Za pomocą tego Święta nasze życzenie było wezwać cały świat do miłości, do miłości Mojego Syna Jezus, do miłości Mnie, ponieważ naprawienie Świętego Oblicza nie jest niczym innym jak kochanie tego Oblicza, dając mu to, czego tak bardzo pragnie i żąda: MIŁOŚĆ!
Naprawić prawdziwie Święte Oblicze mogę tylko w dzień, kiedy odrzecie siebie samych, swojej wolności. Umrzeć dla siebie, aby móc spełniać wolę tego Oblicza, które mówi do was: "spełnij moją wolę, bo spełnianie mojej woli to kochanie Mnie i kochanie Mnie to dawanie Mi wszystkiego!"
Kochajcie Święte Oblicze Jezus przez poszukiwanie Go we każdym momencie waszego życia, czyli spełniając wolę mojego syna Jezusa w każdym momencie waszego życia z doskonałością, z miłością, odrzucając siebie i idąc za Nim, nosząc swój krzyż codziennie z wiara, nadzieją i miłością.
Kochajcie Święte Oblicze mojego Syna Jezus, umierając dla siebie samych, odmawiając sobie tego, czego żąda wasza skazana natura, aby wasze dusze, wolne od wszelkiego przywiązania do ziemi, mogły kochać to Oblicze całym swoim siłami bez opóźnienia, bez żadnej przeszkody lub przerwy.
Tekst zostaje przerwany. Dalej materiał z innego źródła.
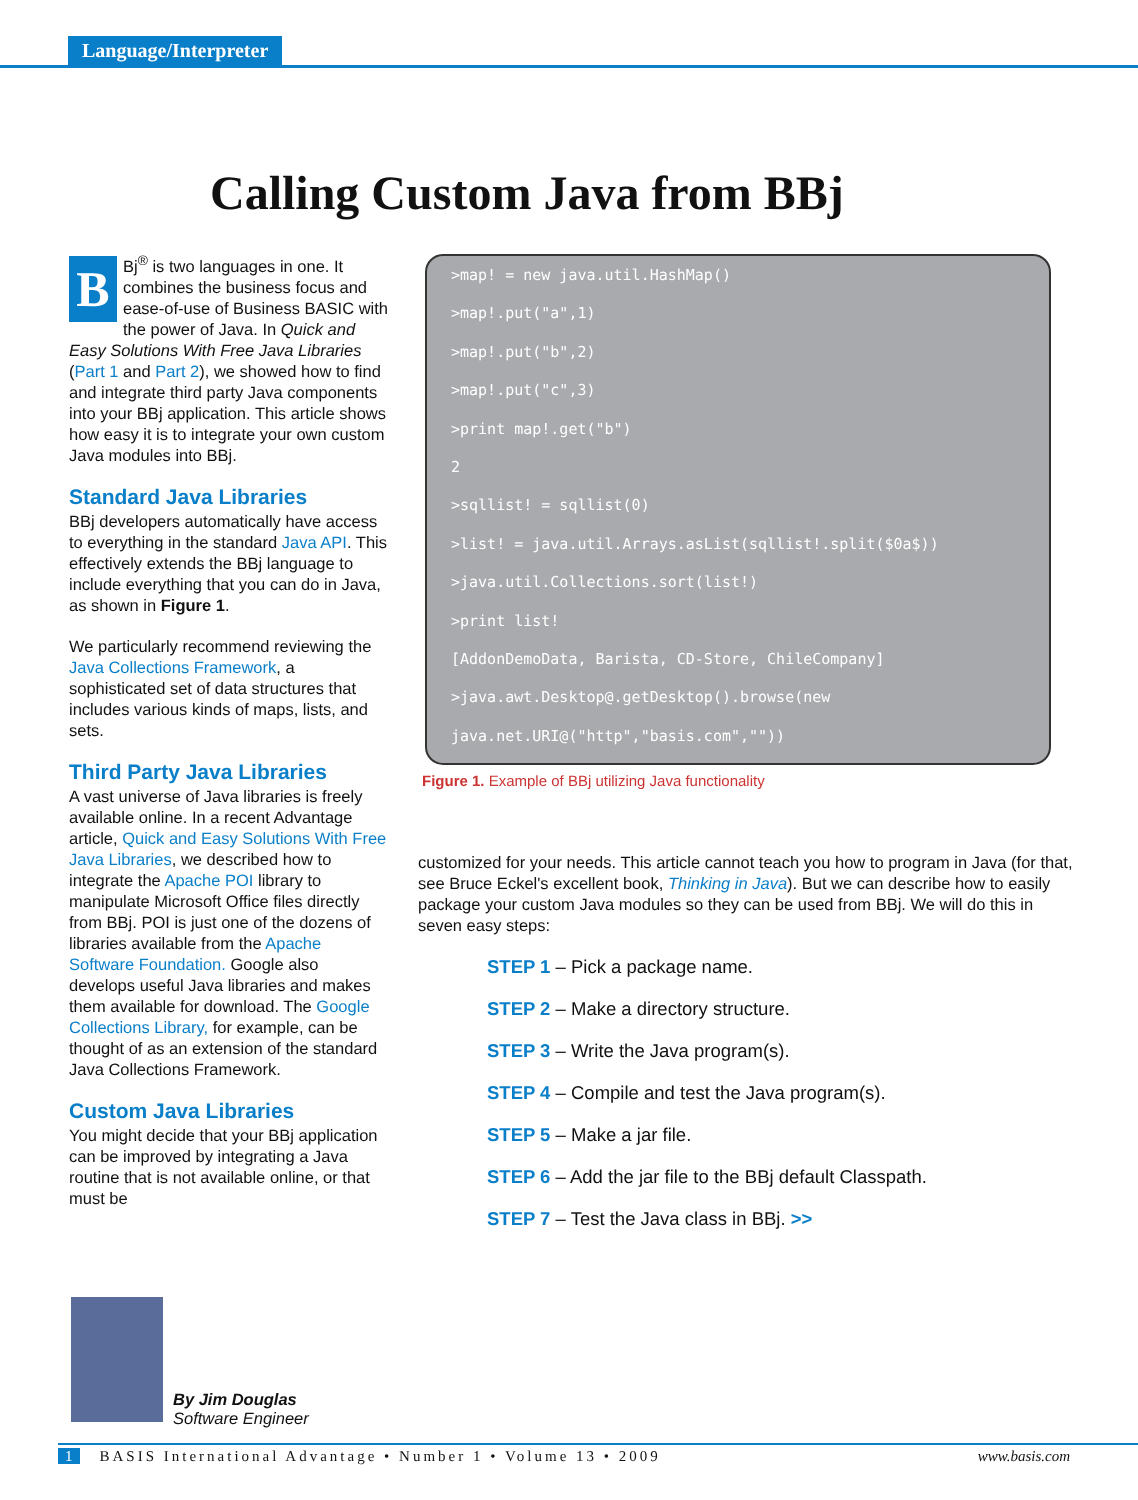Language/Interpreter
Calling Custom Java from BBj
BBj<sup>®</sup> is two languages in one. It combines the business focus and ease-of-use of Business BASIC with the power of Java. In Quick and Easy Solutions With Free Java Libraries (Part 1 and Part 2), we showed how to find and integrate third party Java components into your BBj application. This article shows how easy it is to integrate your own custom Java modules into BBj.
Standard Java Libraries
BBj developers automatically have access to everything in the standard Java API. This effectively extends the BBj language to include everything that you can do in Java, as shown in Figure 1.
We particularly recommend reviewing the Java Collections Framework, a sophisticated set of data structures that includes various kinds of maps, lists, and sets.
Third Party Java Libraries
A vast universe of Java libraries is freely available online. In a recent Advantage article, Quick and Easy Solutions With Free Java Libraries, we described how to integrate the Apache POI library to manipulate Microsoft Office files directly from BBj. POI is just one of the dozens of libraries available from the Apache Software Foundation. Google also develops useful Java libraries and makes them available for download. The Google Collections Library, for example, can be thought of as an extension of the standard Java Collections Framework.
Custom Java Libraries
You might decide that your BBj application can be improved by integrating a Java routine that is not available online, or that must be
>map! = new java.util.HashMap()
>map!.put("a",1)
>map!.put("b",2)
>map!.put("c",3)
>print map!.get("b")
2
>sqllist! = sqllist(0)
>list! = java.util.Arrays.asList(sqllist!.split($0a$))
>java.util.Collections.sort(list!)
>print list!
[AddonDemoData, Barista, CD-Store, ChileCompany]
>java.awt.Desktop@.getDesktop().browse(new
java.net.URI@("http","basis.com",""))
Figure 1. Example of BBj utilizing Java functionality
customized for your needs. This article cannot teach you how to program in Java (for that, see Bruce Eckel's excellent book, Thinking in Java). But we can describe how to easily package your custom Java modules so they can be used from BBj. We will do this in seven easy steps:
STEP 1 – Pick a package name.
STEP 2 – Make a directory structure.
STEP 3 – Write the Java program(s).
STEP 4 – Compile and test the Java program(s).
STEP 5 – Make a jar file.
STEP 6 – Add the jar file to the BBj default Classpath.
STEP 7 – Test the Java class in BBj. >>
By Jim Douglas
Software Engineer
1 BASIS International Advantage • Number 1 • Volume 13 • 2009 www.basis.com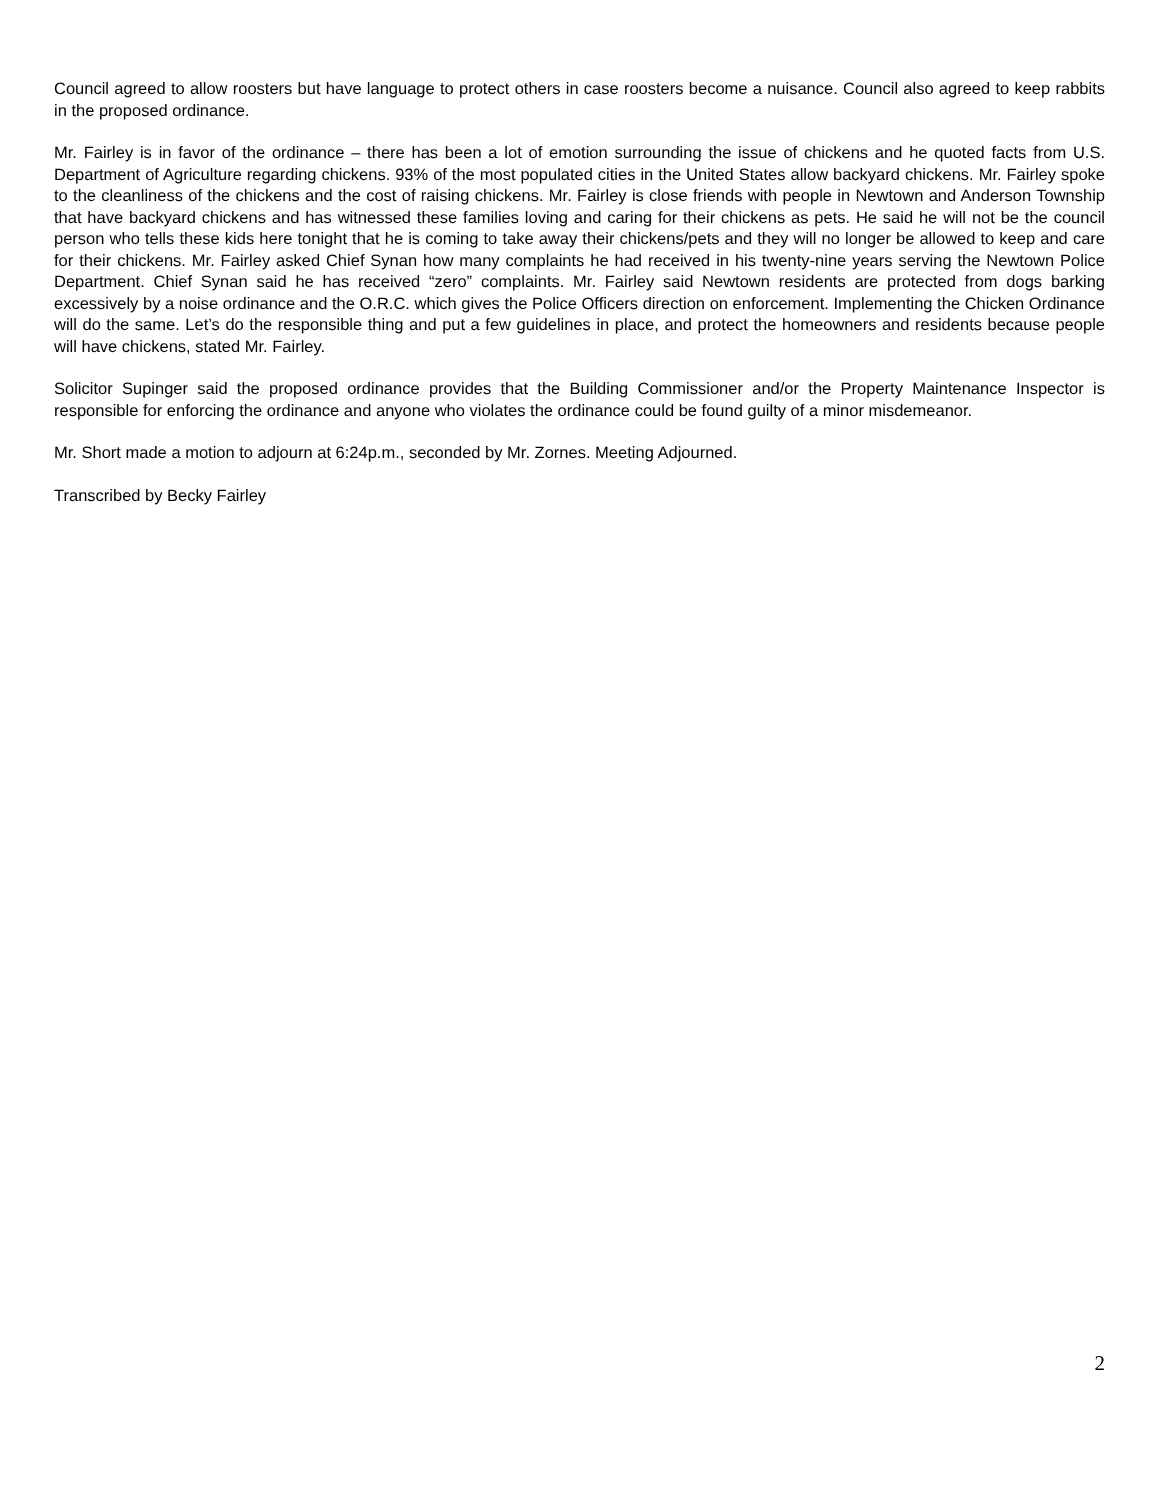Council agreed to allow roosters but have language to protect others in case roosters become a nuisance. Council also agreed to keep rabbits in the proposed ordinance.
Mr. Fairley is in favor of the ordinance – there has been a lot of emotion surrounding the issue of chickens and he quoted facts from U.S. Department of Agriculture regarding chickens. 93% of the most populated cities in the United States allow backyard chickens. Mr. Fairley spoke to the cleanliness of the chickens and the cost of raising chickens. Mr. Fairley is close friends with people in Newtown and Anderson Township that have backyard chickens and has witnessed these families loving and caring for their chickens as pets. He said he will not be the council person who tells these kids here tonight that he is coming to take away their chickens/pets and they will no longer be allowed to keep and care for their chickens. Mr. Fairley asked Chief Synan how many complaints he had received in his twenty-nine years serving the Newtown Police Department. Chief Synan said he has received “zero” complaints. Mr. Fairley said Newtown residents are protected from dogs barking excessively by a noise ordinance and the O.R.C. which gives the Police Officers direction on enforcement. Implementing the Chicken Ordinance will do the same. Let’s do the responsible thing and put a few guidelines in place, and protect the homeowners and residents because people will have chickens, stated Mr. Fairley.
Solicitor Supinger said the proposed ordinance provides that the Building Commissioner and/or the Property Maintenance Inspector is responsible for enforcing the ordinance and anyone who violates the ordinance could be found guilty of a minor misdemeanor.
Mr. Short made a motion to adjourn at 6:24p.m., seconded by Mr. Zornes. Meeting Adjourned.
Transcribed by Becky Fairley
2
Kochajcie Oblicze mojego Syna Jezus, kochając Go, bo miłość jest najczystszą modlitwą, którą chce od was mój Syn i nikt nie może doskonale kochać mojego Syna tak długo, jak długo będzie kontynuował kochać siebie więcej niż Niego, preferując się przed Nim.
Nikt nie może kochać Mojego Syna dopóki nie umrze.
Jeśli ziarno pszenicy nie spadnie na ziemię i nie umrze, nie da owocu, to znaczy, aż dusza nie umrze dla siebie, nie może dać żadnego owoce miłości.
Ale jeśli dusza umrze dla siebie, jeśli ziarno pszenicy spadnie na ziemię i tam umrze, wyda wiele owocu, sto za jedno, tysiąc za jedno!
Dlatego, moje dzieci, zapraszam was. W tym ŚWIĘTYM CZASIE POKUTY, abyście w końcu poszukiwali prawdziwej miłości, abyście szukali dać Mojemu Synowi tę prawdziwą miłość, której pragnie od was!
Nosić Medal Świętego Oblicza mojego Syna Jezus. Ten Medal poprosiłam o to, aby cały świat mógł Go kochać, kontemplować i w końcu zrozumieć, że Oblicze Mojego Syna Jezus, tak zdeformowane ze miłości dla was, nie pragnie od was nic innego jak miłość.
To Oblicze, które na krzyżu mówiło: "Przytłaczam!" nadal do ciebie mówi: "Przytłaczam! Bądź moją miłością. Bądź czystej, bezinteresownej, wiernej i stałej miłości i wolny od wszelkiej przyjaźni stworzeń."
Daj tę miłość mojemu Jezusowi, a wtedy jeden dzień będziesz miał łaskę widzenia tego samego Oblicza uśmiechającego się do ciebie w chwale Rajskiej, i razem z Nim zobaczysz także uśmiechające się do ciebie Oblicze twojej Niebiańskiej Matki, bo ta Matka nie życzy sobie nic więcej niż widzieć w tobie płomień prawdziwej miłości rosnący dzień po dniu.
Błogosławię was moich dzieci i pokój dla ciebie. Zostań w Pokoju Pana. Pokój Marka. Kocham cię!"